Study Notes on Free Market and Keynesian Economics

Understanding Free Market Capitalism

  • Definition of Free Market Capitalism

    • A system in which prices are determined by unrestricted competition between privately owned businesses.

    • Characteristics include minimal government intervention, voluntary exchange, consumer sovereignty, and competition.

Economic Fluctuations in Capitalism

  • Concept of Booms and Busts

    • Refers to the cycles of economic expansion (booms) and economic decline (busts).

    • Booms are periods of high economic activity often accompanied by rising prices and increased consumer spending.

    • Busts are characterized by economic contraction, falling prices, and reduced consumer spending.

Key Contributor to Economic Theory

  • John Maynard Keynes

    • A British economist who significantly influenced modern macroeconomics.

    • Criticized the classical economic theory that markets are always clear and self-correcting.

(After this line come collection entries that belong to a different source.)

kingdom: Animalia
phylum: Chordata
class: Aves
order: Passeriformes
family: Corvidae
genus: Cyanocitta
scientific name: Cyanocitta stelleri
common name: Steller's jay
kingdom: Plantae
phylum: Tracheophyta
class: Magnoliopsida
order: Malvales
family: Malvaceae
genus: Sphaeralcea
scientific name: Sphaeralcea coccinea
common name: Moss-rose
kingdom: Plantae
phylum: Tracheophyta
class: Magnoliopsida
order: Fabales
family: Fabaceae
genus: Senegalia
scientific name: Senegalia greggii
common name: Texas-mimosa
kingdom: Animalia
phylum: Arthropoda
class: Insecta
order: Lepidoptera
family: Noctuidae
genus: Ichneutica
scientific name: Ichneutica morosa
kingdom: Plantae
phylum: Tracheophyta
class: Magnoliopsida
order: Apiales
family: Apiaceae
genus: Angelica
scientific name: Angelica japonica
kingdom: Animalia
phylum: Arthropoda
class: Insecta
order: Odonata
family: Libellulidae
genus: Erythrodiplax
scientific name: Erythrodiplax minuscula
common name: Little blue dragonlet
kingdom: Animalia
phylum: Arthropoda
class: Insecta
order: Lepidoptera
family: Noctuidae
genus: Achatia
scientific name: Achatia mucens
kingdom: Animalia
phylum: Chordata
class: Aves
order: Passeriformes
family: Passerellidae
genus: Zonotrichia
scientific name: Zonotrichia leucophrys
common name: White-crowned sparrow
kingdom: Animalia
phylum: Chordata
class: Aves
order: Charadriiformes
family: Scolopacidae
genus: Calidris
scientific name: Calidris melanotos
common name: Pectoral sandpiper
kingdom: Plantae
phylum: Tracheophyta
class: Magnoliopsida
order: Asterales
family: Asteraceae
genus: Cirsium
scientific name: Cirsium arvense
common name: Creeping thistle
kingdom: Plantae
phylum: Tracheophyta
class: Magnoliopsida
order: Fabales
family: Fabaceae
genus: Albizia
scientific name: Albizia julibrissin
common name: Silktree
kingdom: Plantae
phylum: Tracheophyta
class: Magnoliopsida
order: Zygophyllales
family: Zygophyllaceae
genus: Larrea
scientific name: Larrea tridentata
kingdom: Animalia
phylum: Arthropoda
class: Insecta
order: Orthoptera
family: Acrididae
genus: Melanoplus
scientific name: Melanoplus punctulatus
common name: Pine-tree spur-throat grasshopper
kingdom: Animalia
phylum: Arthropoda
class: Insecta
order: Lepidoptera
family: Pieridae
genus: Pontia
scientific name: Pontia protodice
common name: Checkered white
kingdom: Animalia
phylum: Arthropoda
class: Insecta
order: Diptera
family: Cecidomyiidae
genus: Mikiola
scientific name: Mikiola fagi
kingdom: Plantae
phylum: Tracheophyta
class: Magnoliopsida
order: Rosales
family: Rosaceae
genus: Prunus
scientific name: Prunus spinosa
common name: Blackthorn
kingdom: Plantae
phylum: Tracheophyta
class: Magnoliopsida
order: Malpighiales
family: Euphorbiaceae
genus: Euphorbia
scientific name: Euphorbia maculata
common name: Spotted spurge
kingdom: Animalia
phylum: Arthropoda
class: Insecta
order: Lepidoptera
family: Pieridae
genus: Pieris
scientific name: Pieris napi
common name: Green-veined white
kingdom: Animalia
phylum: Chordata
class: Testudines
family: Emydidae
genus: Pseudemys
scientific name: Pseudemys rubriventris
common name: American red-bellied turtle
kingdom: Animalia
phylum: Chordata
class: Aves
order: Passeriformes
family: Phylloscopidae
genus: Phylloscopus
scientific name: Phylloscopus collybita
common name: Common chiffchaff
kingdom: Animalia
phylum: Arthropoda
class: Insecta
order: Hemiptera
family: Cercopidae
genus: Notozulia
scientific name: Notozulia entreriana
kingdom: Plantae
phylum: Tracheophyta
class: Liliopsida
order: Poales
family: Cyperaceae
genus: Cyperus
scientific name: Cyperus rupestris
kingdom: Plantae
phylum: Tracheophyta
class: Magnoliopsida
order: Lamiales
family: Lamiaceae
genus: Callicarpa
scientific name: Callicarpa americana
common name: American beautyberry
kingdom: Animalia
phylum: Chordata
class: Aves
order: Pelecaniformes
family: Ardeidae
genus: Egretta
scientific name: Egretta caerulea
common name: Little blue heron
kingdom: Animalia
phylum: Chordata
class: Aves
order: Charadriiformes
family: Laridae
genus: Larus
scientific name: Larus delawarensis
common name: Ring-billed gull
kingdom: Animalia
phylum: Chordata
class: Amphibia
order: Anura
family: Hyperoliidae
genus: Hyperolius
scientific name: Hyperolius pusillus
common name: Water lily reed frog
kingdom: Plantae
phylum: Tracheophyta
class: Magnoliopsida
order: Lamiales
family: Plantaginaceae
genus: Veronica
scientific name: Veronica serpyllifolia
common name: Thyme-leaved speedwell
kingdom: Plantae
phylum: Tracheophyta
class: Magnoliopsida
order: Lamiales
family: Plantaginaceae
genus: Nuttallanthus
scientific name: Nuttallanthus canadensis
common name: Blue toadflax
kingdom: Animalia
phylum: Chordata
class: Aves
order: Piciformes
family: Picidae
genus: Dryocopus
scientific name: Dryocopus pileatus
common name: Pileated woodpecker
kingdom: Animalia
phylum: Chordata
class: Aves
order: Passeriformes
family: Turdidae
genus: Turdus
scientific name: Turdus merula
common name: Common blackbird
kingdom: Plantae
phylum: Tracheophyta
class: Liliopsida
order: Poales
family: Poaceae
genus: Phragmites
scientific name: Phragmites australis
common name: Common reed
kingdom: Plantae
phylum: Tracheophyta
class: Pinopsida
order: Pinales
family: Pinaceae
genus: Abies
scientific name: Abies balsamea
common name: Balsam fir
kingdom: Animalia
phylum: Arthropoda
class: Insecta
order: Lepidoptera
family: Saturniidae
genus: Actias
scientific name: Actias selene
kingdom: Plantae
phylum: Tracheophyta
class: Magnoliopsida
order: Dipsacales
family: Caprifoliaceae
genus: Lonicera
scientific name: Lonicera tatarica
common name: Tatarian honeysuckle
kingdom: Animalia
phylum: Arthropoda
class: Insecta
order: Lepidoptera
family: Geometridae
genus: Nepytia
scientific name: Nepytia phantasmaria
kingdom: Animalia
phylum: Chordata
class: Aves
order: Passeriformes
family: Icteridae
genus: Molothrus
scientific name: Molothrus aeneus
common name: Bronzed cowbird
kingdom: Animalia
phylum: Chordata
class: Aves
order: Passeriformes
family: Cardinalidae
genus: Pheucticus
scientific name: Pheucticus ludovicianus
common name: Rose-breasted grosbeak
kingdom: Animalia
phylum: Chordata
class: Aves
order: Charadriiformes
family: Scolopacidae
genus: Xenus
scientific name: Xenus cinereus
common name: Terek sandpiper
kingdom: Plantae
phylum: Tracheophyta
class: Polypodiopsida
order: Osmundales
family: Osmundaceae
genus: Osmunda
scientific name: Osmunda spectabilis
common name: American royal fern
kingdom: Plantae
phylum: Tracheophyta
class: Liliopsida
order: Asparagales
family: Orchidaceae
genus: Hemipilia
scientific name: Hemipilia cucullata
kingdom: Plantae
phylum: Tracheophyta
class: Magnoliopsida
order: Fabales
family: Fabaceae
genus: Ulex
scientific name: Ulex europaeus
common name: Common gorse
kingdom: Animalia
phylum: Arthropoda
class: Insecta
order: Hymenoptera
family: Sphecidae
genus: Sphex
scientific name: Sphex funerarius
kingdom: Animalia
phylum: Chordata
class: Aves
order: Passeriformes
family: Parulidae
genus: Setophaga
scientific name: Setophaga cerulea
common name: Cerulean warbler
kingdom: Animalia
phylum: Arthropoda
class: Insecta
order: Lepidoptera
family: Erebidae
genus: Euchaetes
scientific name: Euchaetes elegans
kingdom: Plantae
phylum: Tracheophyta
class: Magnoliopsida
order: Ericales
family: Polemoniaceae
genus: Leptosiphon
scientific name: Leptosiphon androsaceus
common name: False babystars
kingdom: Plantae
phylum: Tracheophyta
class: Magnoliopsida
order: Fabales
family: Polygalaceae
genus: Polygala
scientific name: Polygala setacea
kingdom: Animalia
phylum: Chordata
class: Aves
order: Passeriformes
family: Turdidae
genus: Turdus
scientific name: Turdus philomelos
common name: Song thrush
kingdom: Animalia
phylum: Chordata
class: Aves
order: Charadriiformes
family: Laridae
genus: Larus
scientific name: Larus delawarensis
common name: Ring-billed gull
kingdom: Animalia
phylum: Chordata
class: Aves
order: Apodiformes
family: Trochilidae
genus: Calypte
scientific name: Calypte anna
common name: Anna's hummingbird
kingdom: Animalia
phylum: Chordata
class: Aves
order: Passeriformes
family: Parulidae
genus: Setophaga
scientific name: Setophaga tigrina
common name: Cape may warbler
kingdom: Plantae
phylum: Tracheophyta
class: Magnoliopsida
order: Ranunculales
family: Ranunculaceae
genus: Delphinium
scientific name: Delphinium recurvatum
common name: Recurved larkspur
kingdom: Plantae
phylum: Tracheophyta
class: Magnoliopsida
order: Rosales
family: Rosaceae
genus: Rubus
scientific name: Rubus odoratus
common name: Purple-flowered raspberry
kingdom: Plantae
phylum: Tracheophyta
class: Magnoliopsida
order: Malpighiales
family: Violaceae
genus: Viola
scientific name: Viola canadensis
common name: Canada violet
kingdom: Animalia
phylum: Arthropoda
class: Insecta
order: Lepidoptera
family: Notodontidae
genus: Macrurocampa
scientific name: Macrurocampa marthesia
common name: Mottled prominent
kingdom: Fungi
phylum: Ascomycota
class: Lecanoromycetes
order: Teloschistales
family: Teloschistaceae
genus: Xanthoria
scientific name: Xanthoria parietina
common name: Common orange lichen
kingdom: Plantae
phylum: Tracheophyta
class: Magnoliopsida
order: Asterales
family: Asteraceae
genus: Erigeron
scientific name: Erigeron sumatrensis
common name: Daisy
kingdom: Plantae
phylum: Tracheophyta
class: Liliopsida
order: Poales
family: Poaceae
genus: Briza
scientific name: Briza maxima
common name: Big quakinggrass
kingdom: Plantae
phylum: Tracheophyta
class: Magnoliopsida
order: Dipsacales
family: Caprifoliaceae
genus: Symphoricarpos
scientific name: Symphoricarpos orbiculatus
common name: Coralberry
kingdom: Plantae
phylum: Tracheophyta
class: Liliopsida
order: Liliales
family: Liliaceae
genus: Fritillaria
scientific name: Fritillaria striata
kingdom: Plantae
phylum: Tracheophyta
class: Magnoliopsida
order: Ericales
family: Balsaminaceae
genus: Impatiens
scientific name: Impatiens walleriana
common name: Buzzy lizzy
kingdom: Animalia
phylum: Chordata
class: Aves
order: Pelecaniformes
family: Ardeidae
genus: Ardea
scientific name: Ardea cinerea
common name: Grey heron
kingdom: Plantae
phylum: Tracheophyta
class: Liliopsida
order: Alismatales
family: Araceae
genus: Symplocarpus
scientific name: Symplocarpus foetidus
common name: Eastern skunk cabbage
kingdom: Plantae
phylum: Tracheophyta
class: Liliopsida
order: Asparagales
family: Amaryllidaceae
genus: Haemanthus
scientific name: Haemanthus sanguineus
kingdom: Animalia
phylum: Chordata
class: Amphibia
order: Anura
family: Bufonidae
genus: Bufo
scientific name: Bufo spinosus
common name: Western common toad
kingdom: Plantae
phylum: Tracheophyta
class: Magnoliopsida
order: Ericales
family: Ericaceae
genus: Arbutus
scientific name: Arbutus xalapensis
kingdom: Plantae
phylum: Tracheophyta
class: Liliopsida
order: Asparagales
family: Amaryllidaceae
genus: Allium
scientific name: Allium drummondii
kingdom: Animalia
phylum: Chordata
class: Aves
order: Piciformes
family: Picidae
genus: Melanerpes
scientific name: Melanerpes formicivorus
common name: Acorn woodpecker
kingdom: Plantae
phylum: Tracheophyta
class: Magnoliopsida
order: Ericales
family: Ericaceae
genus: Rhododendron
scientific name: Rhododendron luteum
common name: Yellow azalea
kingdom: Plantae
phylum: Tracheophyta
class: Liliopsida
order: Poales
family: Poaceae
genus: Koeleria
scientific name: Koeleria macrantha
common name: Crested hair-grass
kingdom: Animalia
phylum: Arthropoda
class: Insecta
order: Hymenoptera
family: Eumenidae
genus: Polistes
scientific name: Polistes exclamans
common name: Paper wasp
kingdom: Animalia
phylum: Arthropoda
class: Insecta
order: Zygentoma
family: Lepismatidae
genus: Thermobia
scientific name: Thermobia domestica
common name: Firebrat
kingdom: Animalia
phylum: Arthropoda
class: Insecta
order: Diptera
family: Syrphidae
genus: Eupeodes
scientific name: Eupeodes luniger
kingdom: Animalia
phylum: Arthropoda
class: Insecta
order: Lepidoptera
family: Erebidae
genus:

    • Stressed the importance of total spending in the economy (aggregate demand) and its effects on output and inflation.

Keynesian Economic Principles

  • Aggregate Demand

    • Refers to the total demand for goods and services within a particular market.

    • Keynes argued that inadequate aggregate demand could lead to prolonged periods of high unemployment.

  • Government Intervention

    • Keynes believed that during economic downturns, governments should actively intervene in the economy.

    • Suggested measures such as increased public spending to stimulate economic growth.

  • Multiplier Effect

    • Keynes introduced the concept where an initial change in spending will lead to a more significant change in income and spending, thus stimulating the economy.

Conclusion

  • Significance of Keynesian Economics

    • Highlighted the role of government in stabilizing the economy during cycles of boom and bust.

    • Challenged the belief that economies are self-regulating and demonstrated the necessity for proactive fiscal policies to manage economic fluctuations.